High level languages such as C, C++, C#, FORTRAN, and Java all do a great job of abstracting the hardware away from the language. This means that programmers generally don’t have to worry about how the hardware goes about executing their program. However, in order to get the maximum amount of performance out of your programs, it is necessary to start thinking about how the hardware is actually going to execute your program.

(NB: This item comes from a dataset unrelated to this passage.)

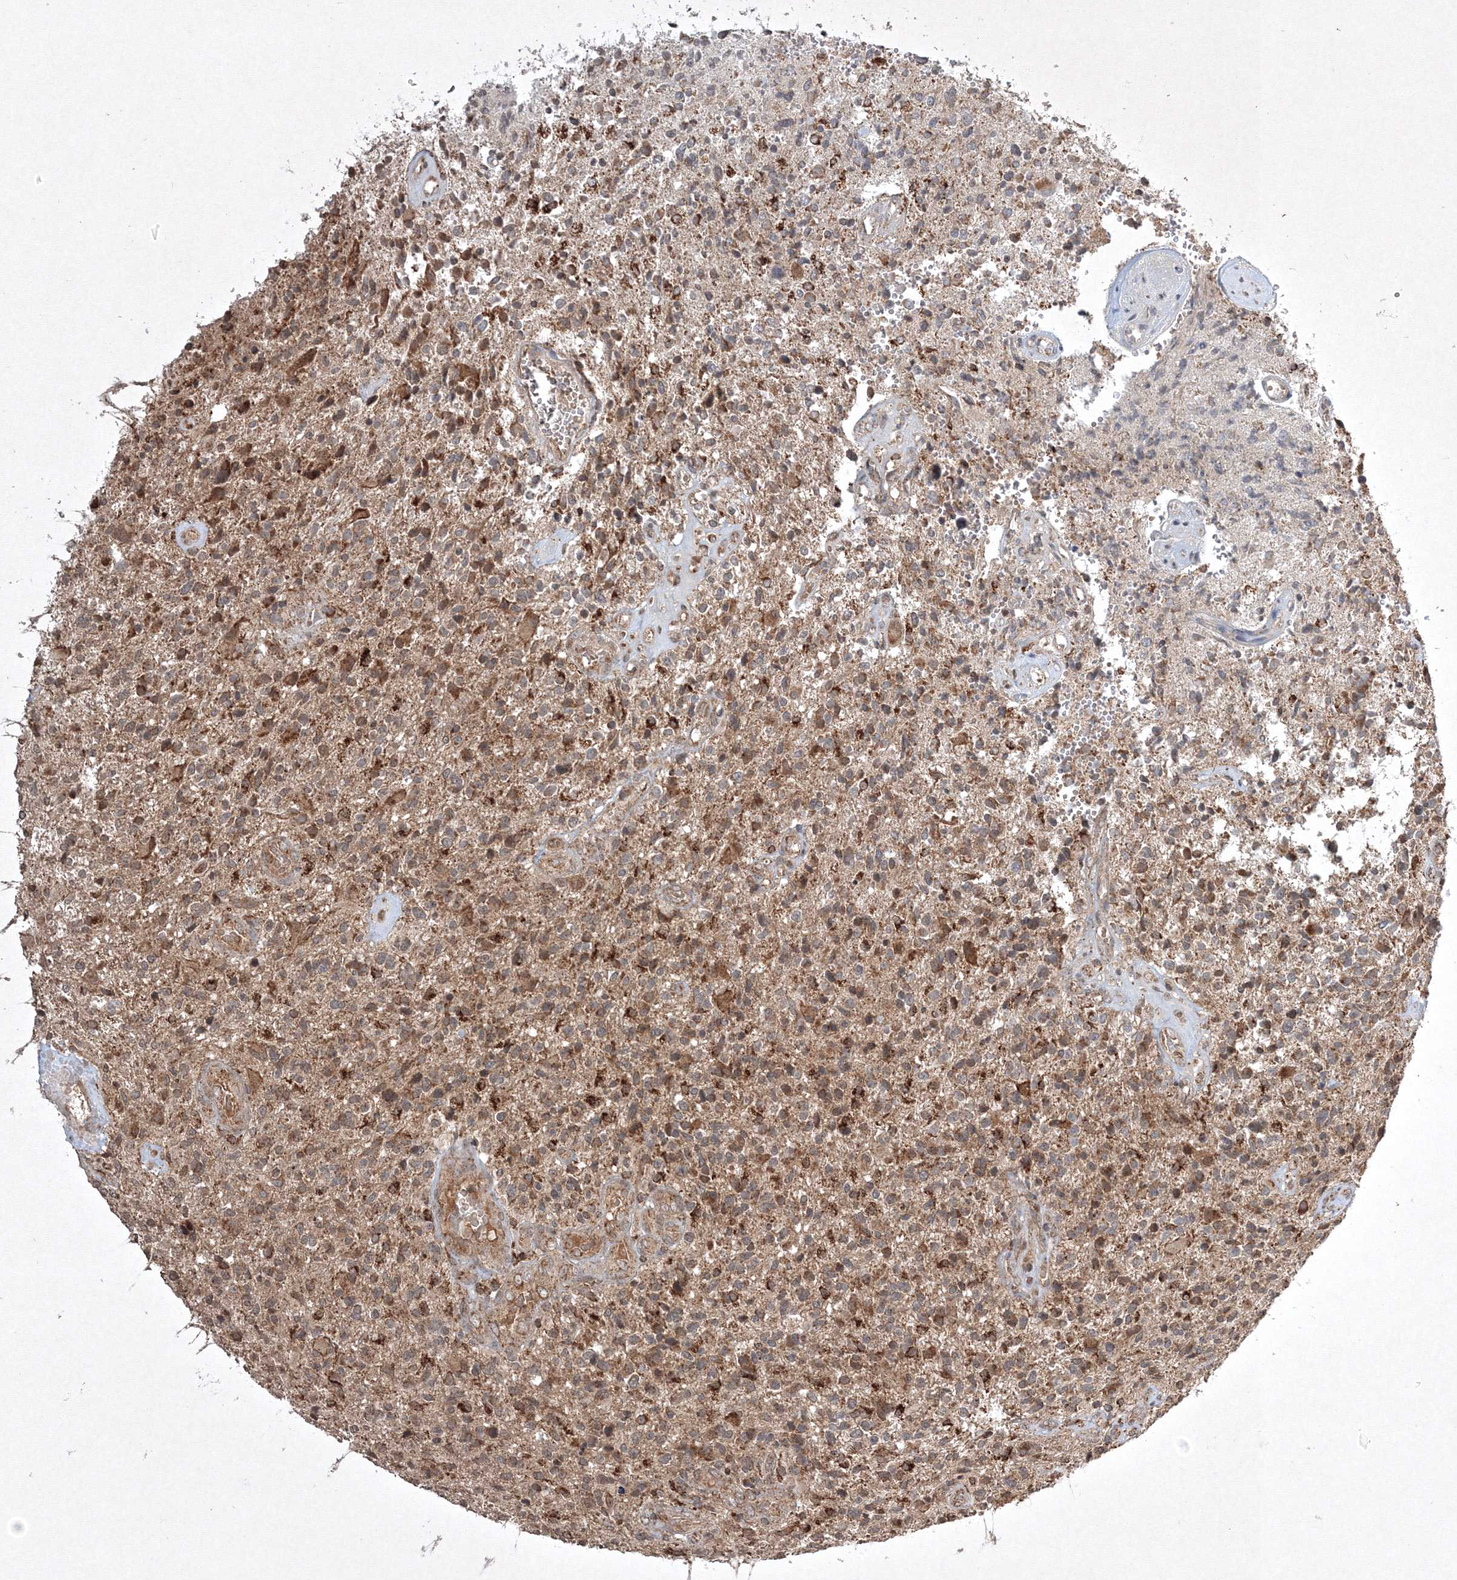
{"staining": {"intensity": "moderate", "quantity": "<25%", "location": "cytoplasmic/membranous"}, "tissue": "glioma", "cell_type": "Tumor cells", "image_type": "cancer", "snomed": [{"axis": "morphology", "description": "Glioma, malignant, High grade"}, {"axis": "topography", "description": "Brain"}], "caption": "Tumor cells display low levels of moderate cytoplasmic/membranous positivity in about <25% of cells in human malignant glioma (high-grade). Nuclei are stained in blue.", "gene": "PLTP", "patient": {"sex": "male", "age": 72}}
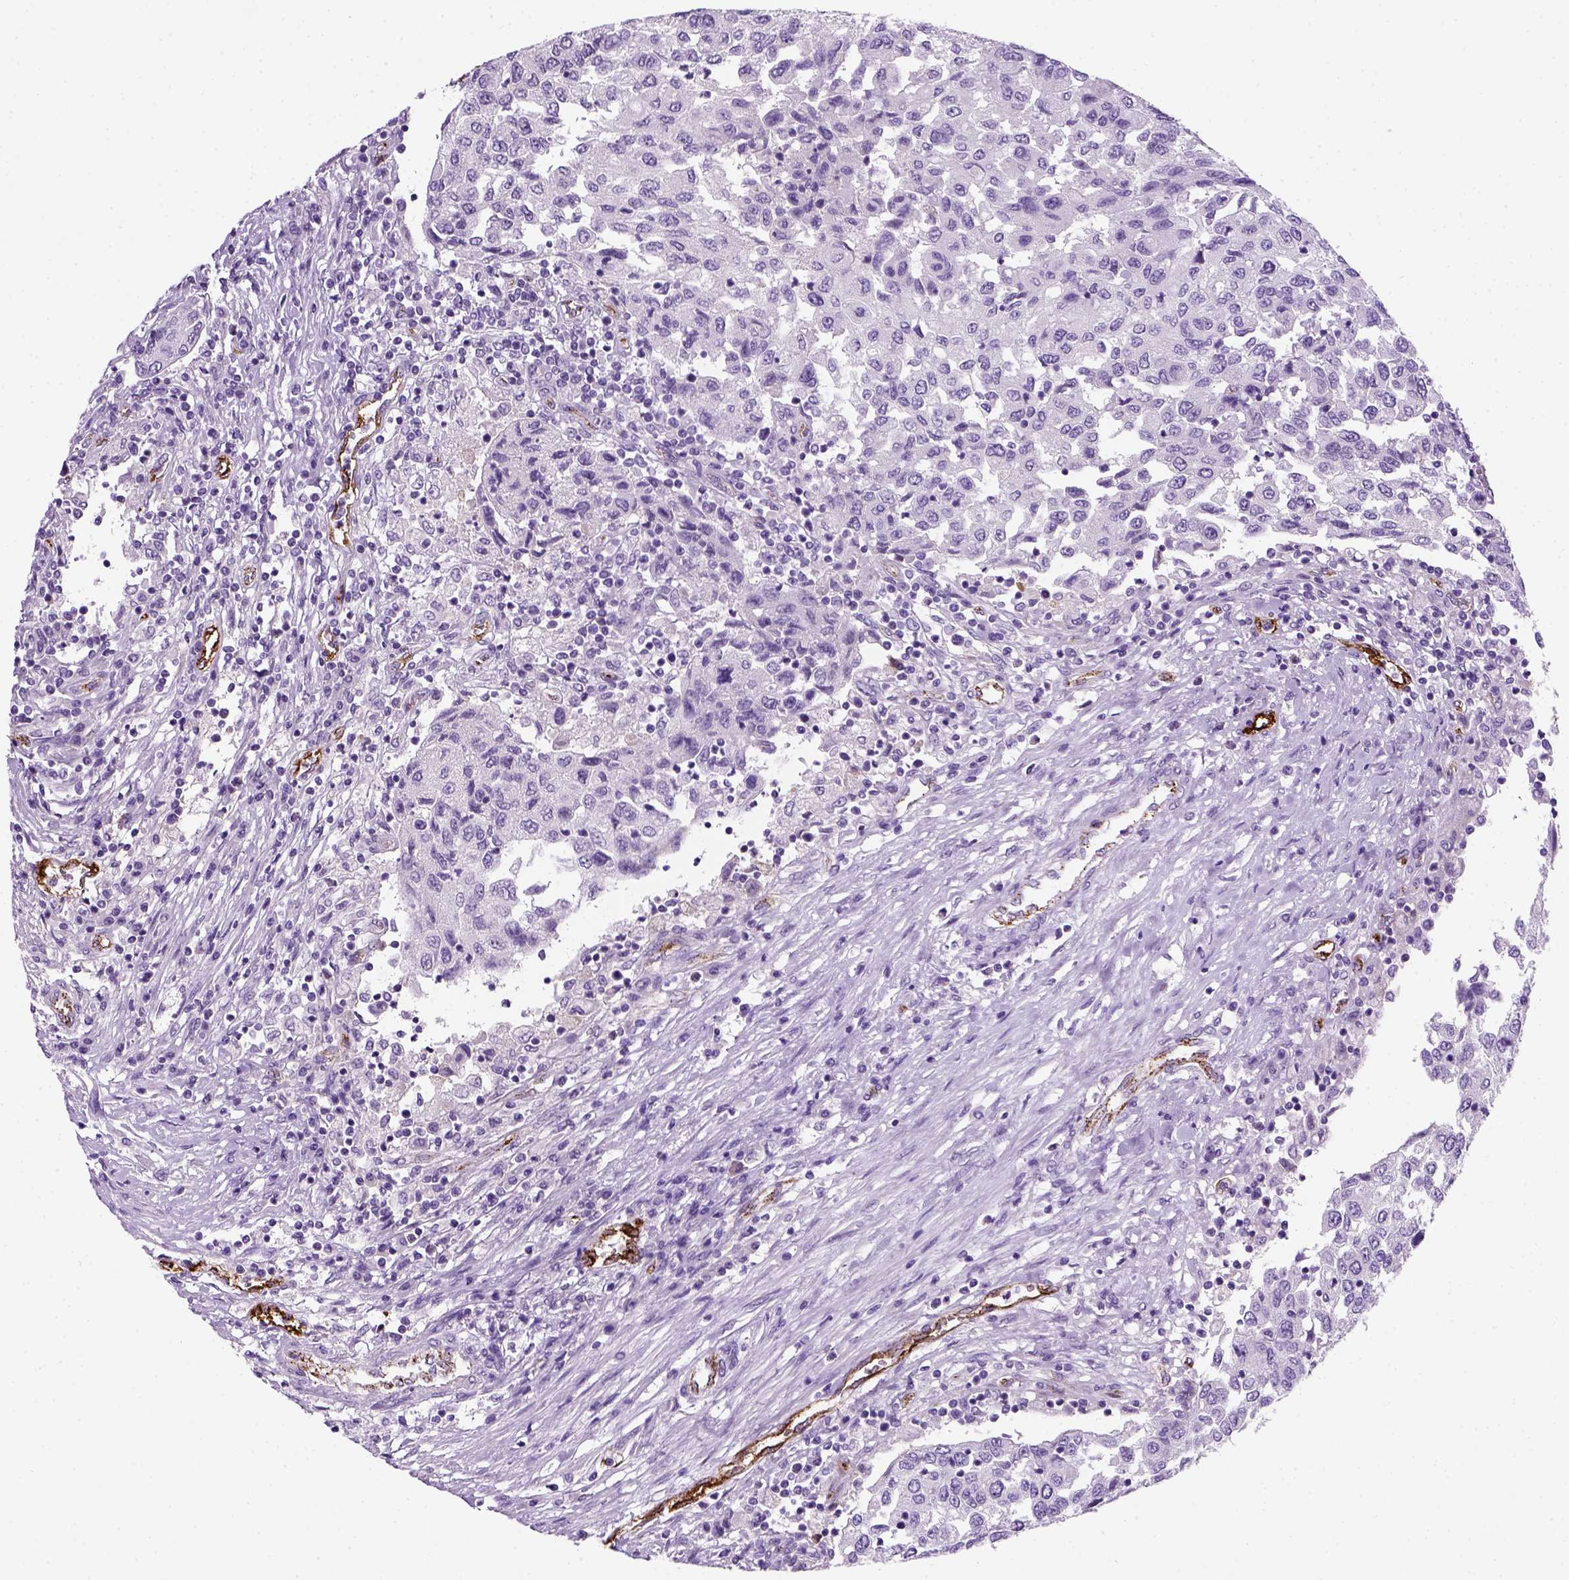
{"staining": {"intensity": "negative", "quantity": "none", "location": "none"}, "tissue": "urothelial cancer", "cell_type": "Tumor cells", "image_type": "cancer", "snomed": [{"axis": "morphology", "description": "Urothelial carcinoma, High grade"}, {"axis": "topography", "description": "Urinary bladder"}], "caption": "Immunohistochemical staining of urothelial cancer demonstrates no significant expression in tumor cells. The staining was performed using DAB (3,3'-diaminobenzidine) to visualize the protein expression in brown, while the nuclei were stained in blue with hematoxylin (Magnification: 20x).", "gene": "VWF", "patient": {"sex": "female", "age": 78}}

This article will be taking a quick look at how cache works, and how to properly write your programs so that you can take full advantage of cache coherence. Most modern CPUs have at least 1 MB of cache, and some have up to 8 MB of cache or more. Datasets for many programs are easily in the tens of megabytes if not in the hundreds or thousands of megabytes. Therefore, we have to worry about how the cache works.

What is cache?

Cache is a small set of high speed memory which is very close to the processor. Nowadays, the cache is almost always on the same die as the processor, which allows it to transfer many hundreds of gigabytes of data per second, which is easily 10 times faster than main system memory. The only catch is that the cache is relatively small, generally only a few megabytes. There is a hierarchy of cache, L1, L2, and sometimes L3. L1 (sometimes called L0) is the smallest, fastest, and closest to the processor. This is generally only a few kilobytes. 16 kB for L1 cache is typical. L2 is a little slower than L1, but is larger, generally between 256 kB and 4MB. In a single core CPU, the L2 is usually at least a megabyte. In multicore systems such as dual or quad core CPUs, the L3 cache is generally shared among all the processors, and is usually at least 2MB for modern systems. Why do these levels of cache exist? If a program needs data, it looks in L1 first. If the data it needs isn’t there, it looks in L2. If the data it needs still isn’t there, it looks in L3 (single core processors usually don’t have L3). If the data isn’t in L3, then the CPU is forced to retrieve the data from main system memory which is slow, usually a couple hundred clock cycles. Another thing that is important to understand is that when something is retrieved from the main system memory, that data is put into the cache. Because the cache is so small, another, unrelated piece of data is usually kicked out of the cache.

What is cache coherence?

Now that we’ve gone over the basics of what cache is, we can talk about cache coherence. When a program requests data from a memory location, say 0×1000, and then shortly afterwards requests data from a nearby memory location, say 0×1004, the data is coherent. In other words, when a program needs to access different pieces of data around the same memory location within a short period of time, the data is coherent. When a piece of data is retrieved from main memory, more often than not, more data is retrieved than we actually requested. This is because the processor ‘hopes’ that the program will soon request data from a nearby memory location which it just so happened to have fetched already behind your back. In fact, we can use this processor behavior to our advantage. This behavior is often referred to as prefetching. Consider the following two pieces of code written in C.

for (int i=0; i < 32; i++)
{
	for (int j=0; j < 32; j++)
	{
		total += myArray[i][j];
	}
}

for (int i=0; i < 32; i++)
{
	for (int j=0; j < 32; j++)
	{
		total += myArray[j][i];
	}
}

The two pieces of code above both perform the exact same task. However, the first piece of code is faster than the second piece of code! The reason for this is because of how memory is organized in C and C++ applications. The first piece of code accesses consecutive memory addresses, which not only utilizes cache coherency, but prefetching as well. The second piece of code is much less coherent because each time the inner loop executes, the memory address being accessed is 32 words away from the previous execution of the inner loop. This doesn’t utilize prefetching at all.

Another example of cache coherence

For another, more extract example, consider a simple ray tracing program. For every pixel in the screen, a function is called which determines what objects intersect with the ray generated by that pixel, and ultimately, the final color for that pixel is calculated. The simple way to approach this is to fall the function for every column for every row. However, there is a more efficient way to do it! Instead of simply doing each pixel is a raster style, consider ray tracing small blocks of 8×8 pixels before moving onto the next block of pixels. By doing this, chances are that the same objects are being accessed by most of the 64 rays. This means that if one ray requests information about an object, that information is put into the cache. Since all the other rays are nearby, chances are they will need information about that same object, which doesn’t have to be fetched from main memory again because it’s already in the cache! Many studies have been performed on this classic example, finding speedups from 10% to 25%. Just imagine getting a 25% speedup in your application simply because you take into account how the cache works, and make sure your program takes advantage of cache coherency!

Rules of thumb

Access memory linearly as much as possible to utilize prefetching. Accesses to main memory can easily cost you hundreds of clock cycles. When you access memory linearly in a predictable fashion, chances are greater that the processor will notice the pattern and prefetch automatically for you.

Try to re-use the data which is already in the cache as much as possible. If you’re going to need to access the same data more than once, it’s better to do so quickly to diminish the chances of that data being kicked out of the cache by other, unrelated data.